**What the exercise asks**
Transcribe every line of the data below word for word, leaving out the pictures.

Stored data entries
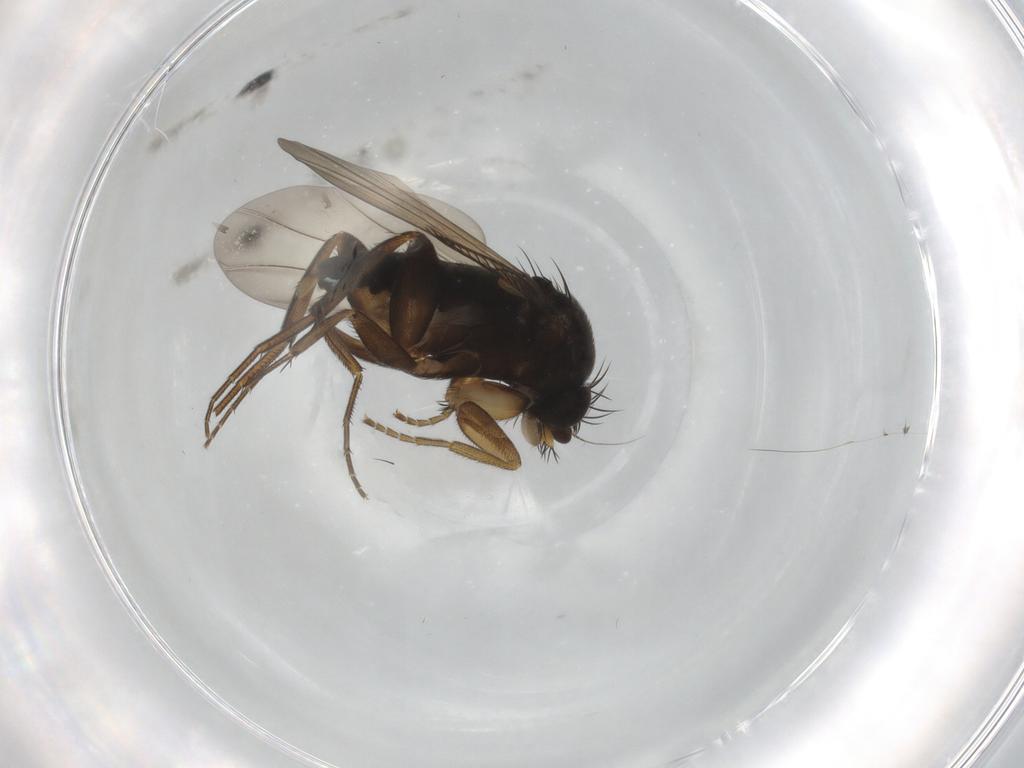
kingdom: Animalia
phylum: Arthropoda
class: Insecta
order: Diptera
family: Phoridae
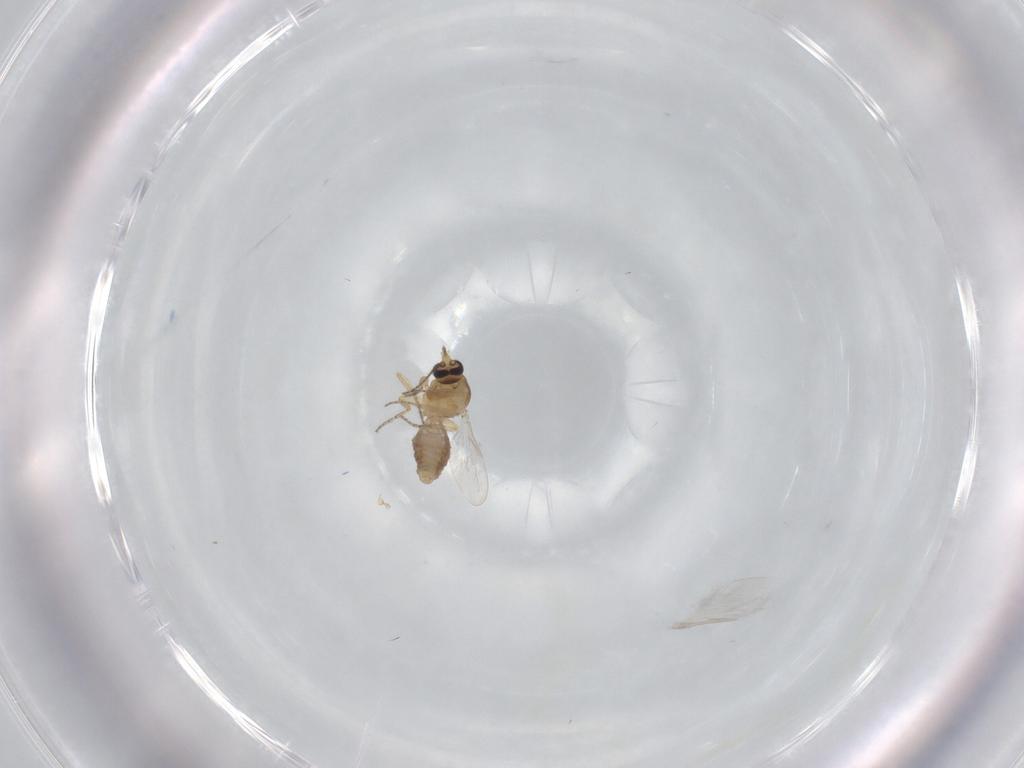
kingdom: Animalia
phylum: Arthropoda
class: Insecta
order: Diptera
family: Ceratopogonidae
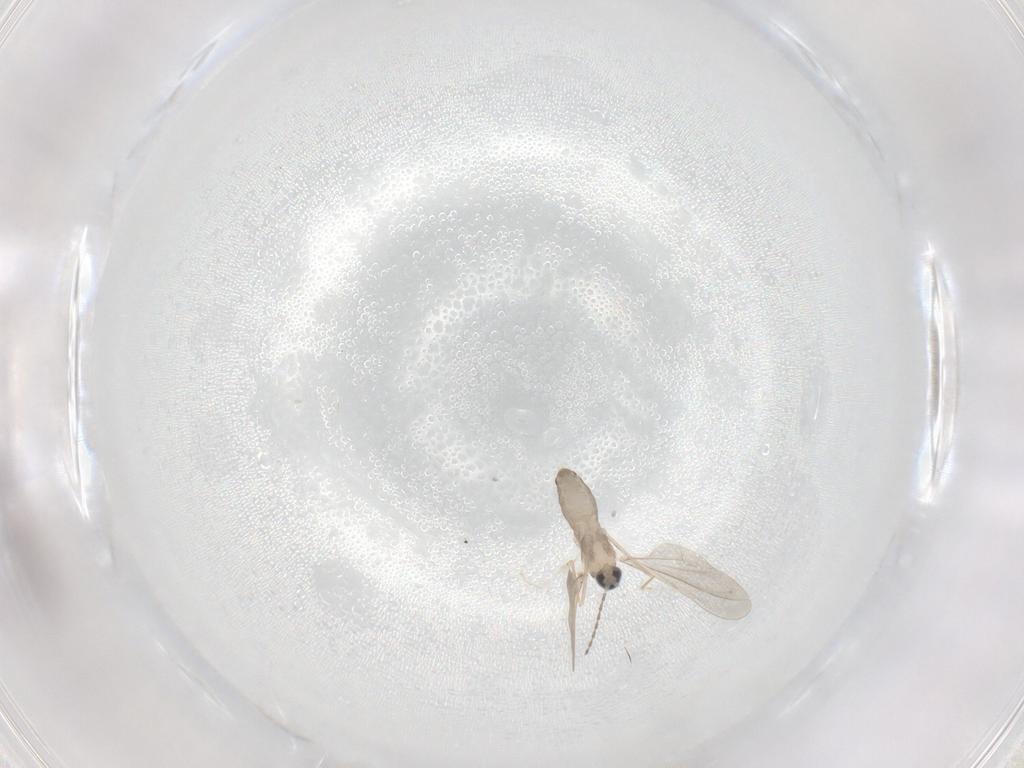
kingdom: Animalia
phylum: Arthropoda
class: Insecta
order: Diptera
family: Cecidomyiidae
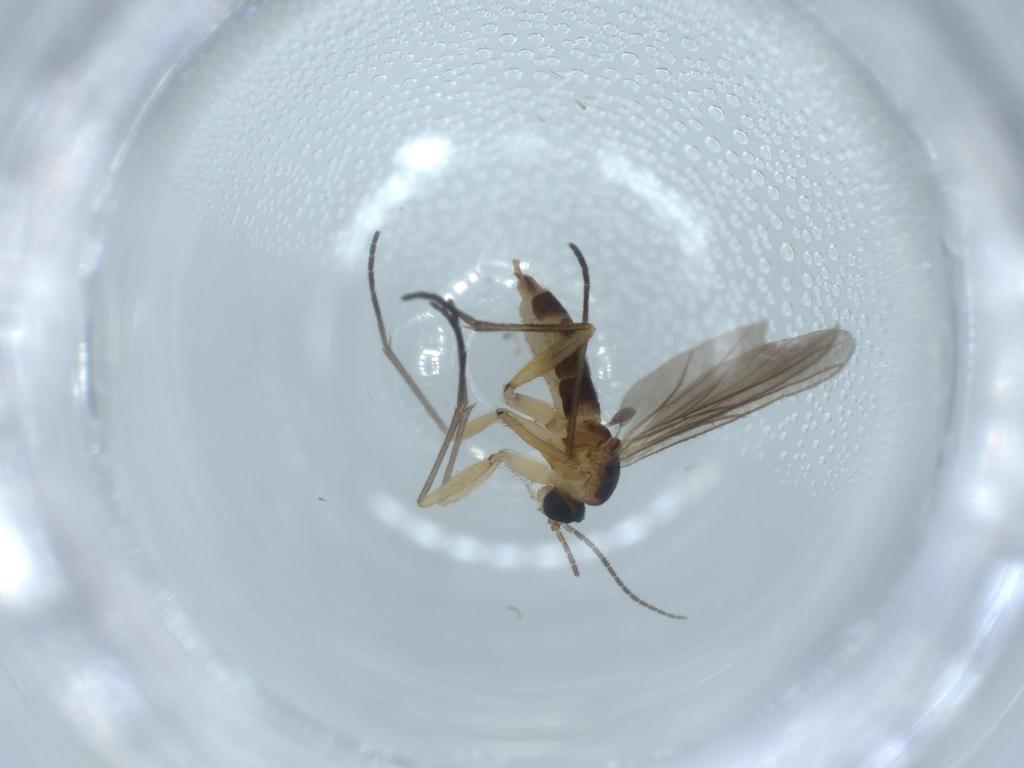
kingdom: Animalia
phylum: Arthropoda
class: Insecta
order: Diptera
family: Sciaridae
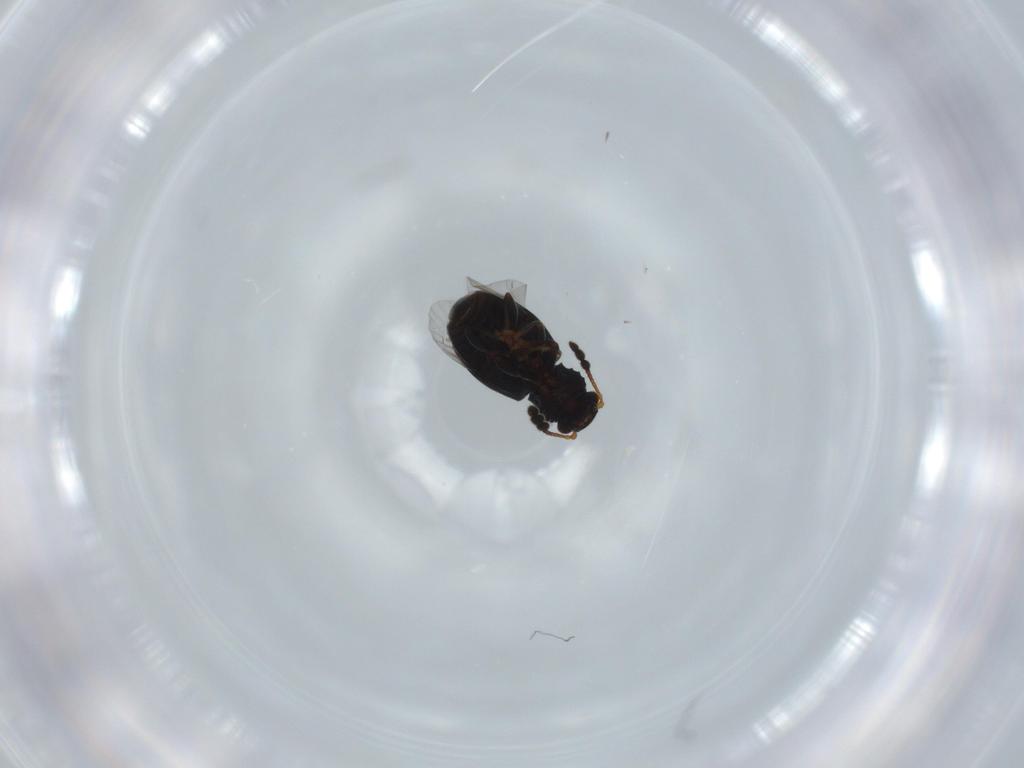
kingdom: Animalia
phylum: Arthropoda
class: Insecta
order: Coleoptera
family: Salpingidae
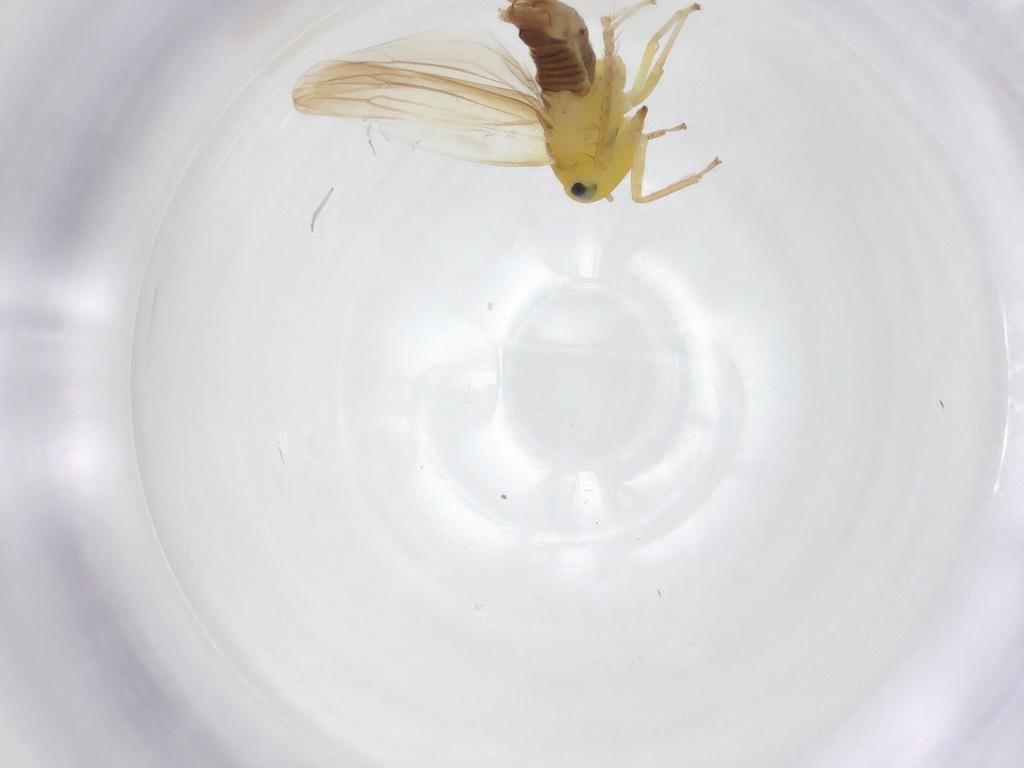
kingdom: Animalia
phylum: Arthropoda
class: Insecta
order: Hemiptera
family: Cicadellidae
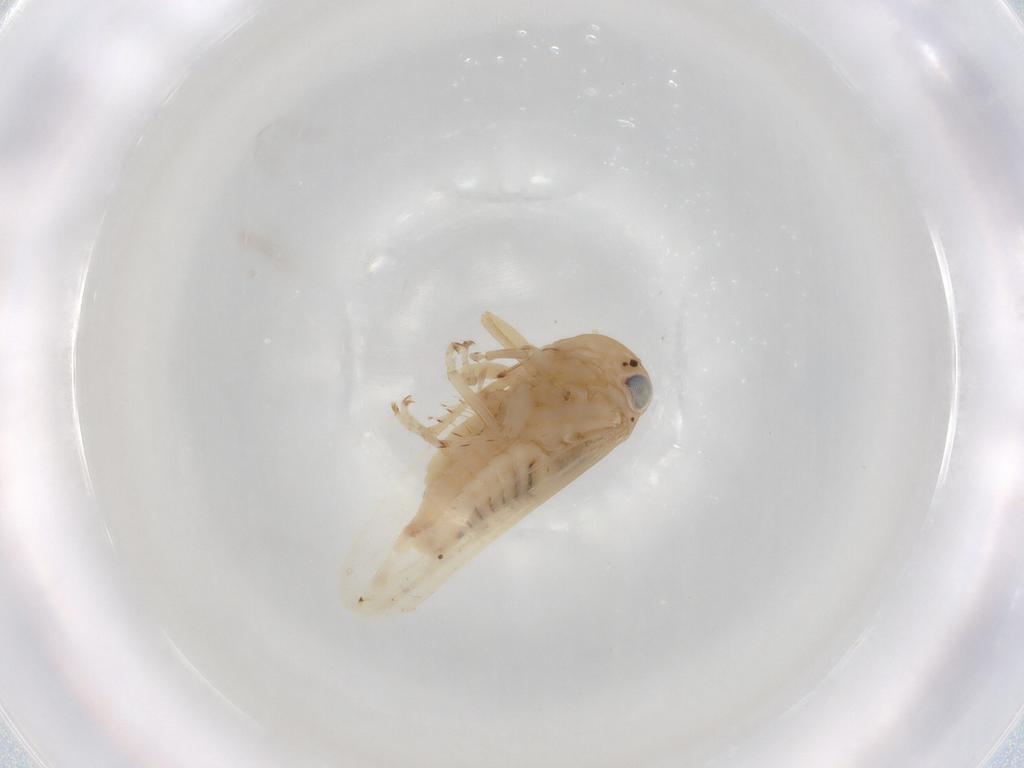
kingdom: Animalia
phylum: Arthropoda
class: Insecta
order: Hemiptera
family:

**Solution**
kingdom: Animalia
phylum: Arthropoda
class: Insecta
order: Diptera
family: Phoridae
kingdom: Animalia
phylum: Arthropoda
class: Insecta
order: Diptera
family: Ceratopogonidae
kingdom: Animalia
phylum: Arthropoda
class: Insecta
order: Diptera
family: Cecidomyiidae
kingdom: Animalia
phylum: Arthropoda
class: Insecta
order: Diptera
family: Sciaridae
kingdom: Animalia
phylum: Arthropoda
class: Insecta
order: Coleoptera
family: Salpingidae
kingdom: Animalia
phylum: Arthropoda
class: Insecta
order: Hemiptera
family: Cicadellidae
kingdom: Animalia
phylum: Arthropoda
class: Insecta
order: Hemiptera
family:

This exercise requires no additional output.